# Extract provided:
OUseful.Info, the blog…

Trying to find useful things to do with emerging technologies in open education

Last Week’s Football Reports from the Guardian Content Store API (with a little dash of SPARQL)

A big :-) from me today – at last I think I’ve started to get my head round this mashup malarkey properly… forget the re-presentation stuff, the real power comes from using one information source to enrich another… but as map demos are the sine qua non of mashup demos, I’ll show you what I mean with a map demo…

So to start, here’s a simple query on the Guardian content store API for football match reports:

http://api.guardianapis.com/content/search?
filter=/football&filter=/global/matchreports&after=20090314&api_key=MYSECRETACTIVATEDKEY

It’s easy enough to construct the query URI using a relative date in the Yahoo pipe, so the query will always return the most recent match reports (in this case, matc h reports since “last saturday”):

It’s easy enough to use these results to generate an RSS feed of the most recent match reports:

Pulling the images in as Media RSS (eg media:group) elements means that things like the Google Ajax slide show control and the Pipes previewer can automatically generate a slideshow for you…

You can also get the straight feed of course:

A little bit of tinkering with the creation of the description element means we can bring the original byline and match score in to the description too:

Inspecting the API query results by eye, you might notice that a lot of the bylines have the form “John Doe at the Oojamaflip Stadium”:

Hmmm…

It’s easy enough to exploit this structural pattern to grab the stadium name using a regular expression or two:

I thien did a little experiment running the name of the stadia, and the name of the stadia plius football ground, UK through the Yahoo Location Extractor block to try to plot the sotries on map locations corresponding to the football ground locations, but the results weren’t that good…

…so I tweeted:

And got a couple of responses…

The XQuery/DBpedia with SPARQL – Stadium locations link looked pretty interesting, so I tweaked the example query on that page to return a list of English football stadia and their locations:

PREFIX p: <http://dbpedia.org/property/&gt;
PREFIX skos: <http://www.w3.org/2004/02/skos/core#&gt;
PREFIX geo: <http://www.w3.org/2003/01/geo/wgs84_pos#&gt;
PREFIX rdfs: <http://www.w3.org/2000/01/rdf-schema#&gt;
SELECT * WHERE
{?ground skos:subject <http://dbpedia.org/resource/Category:Football_venues_in_England&gt;.
?ground geo:long ?long.
?ground geo:lat ?lat.
?ground rdfs:label ?groundname.
FILTER (lang(?groundname) ='en').

# Material provided:
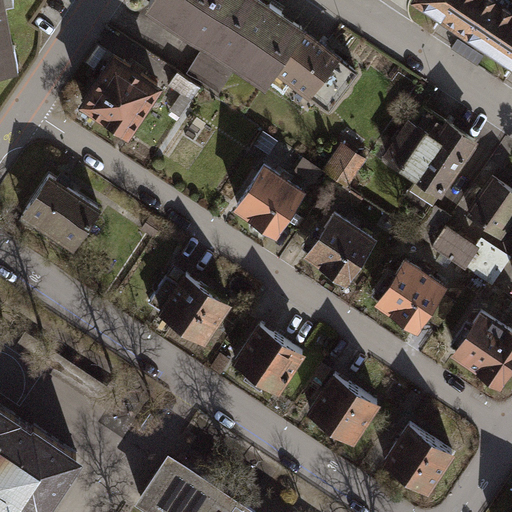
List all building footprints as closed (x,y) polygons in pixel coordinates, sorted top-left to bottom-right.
[(3,0),(0,0),(0,68),(16,66),(3,0)] [(232,0),(145,0),(143,3),(204,43),(232,0)] [(302,26),(261,0),(232,0),(204,43),(207,45),(187,75),(210,89),(229,59),(265,82),(274,67),(302,26)] [(455,0),(420,0),(445,16),(455,0)] [(509,0),(455,0),(445,16),(483,41),(509,0)] [(511,0),(509,0),(483,41),(511,59),(511,0)] [(361,70),(302,26),(274,67),(327,108),(361,70)] [(160,82),(110,50),(77,101),(127,133),(160,82)] [(200,88),(179,74),(171,85),(182,92),(170,109),(181,116),(200,88)] [(472,135),(422,101),(412,117),(405,112),(381,149),(436,187),(472,135)] [(361,156),(338,142),(324,163),(347,178),(361,156)] [(299,182),(257,156),(229,199),(271,226),(299,182)] [(293,166),(314,179),(320,170),(298,156),(293,166)] [(511,207),(511,185),(489,170),(463,206),(497,230),(511,207)] [(101,206),(49,172),(18,218),(39,232),(44,224),(76,245),(101,206)] [(439,211),(426,202),(412,223),(424,232),(434,217),(439,211)] [(371,230),(328,203),(301,245),(344,273),(371,230)] [(434,217),(424,232),(470,264),(479,270),(492,279),(507,259),(483,243),(479,249),(434,217)] [(410,225),(402,220),(396,229),(404,234),(410,225)] [(444,279),(401,250),(372,293),(415,322),(444,279)] [(479,270),(470,264),(464,272),(474,279),(479,270)] [(224,295),(180,267),(172,279),(159,271),(143,297),(200,333),(224,295)] [(511,361),(511,321),(480,300),(449,346),(500,380),(511,361)] [(299,345),(253,316),(228,354),(274,383),(299,345)] [(326,362),(318,357),(305,375),(314,381),(326,362)] [(376,395),(328,363),(301,405),(349,436),(376,395)] [(0,511),(35,511),(40,506),(41,507),(78,452),(39,426),(35,423),(33,426),(15,414),(16,414),(0,403),(0,511)] [(450,446),(404,415),(379,454),(425,484),(450,446)] [(163,511),(257,511),(169,453),(141,497),(163,511)]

# What you will do:
1: According to the blog post, what form do many of the bylines in the API query results take?
2: Copy the blog post word for word from "Last Week’s Football" to "http://api.guardianapis.com/content/search?".
Work only from the blog post.

# Full answers:
1: Many of them take the form "John Doe at the Oojamaflip Stadium."

2:
Last Week’s Football Reports from the Guardian Content Store API (with a little dash of SPARQL)

A big :-) from me today – at last I think I’ve started to get my head round this mashup malarkey properly… forget the re-presentation stuff, the real power comes from using one information source to enrich another… but as map demos are the sine qua non of mashup demos, I’ll show you what I mean with a map demo…

So to start, here’s a simple query on the Guardian content store API for football match reports:

http://api.guardianapis.com/content/search?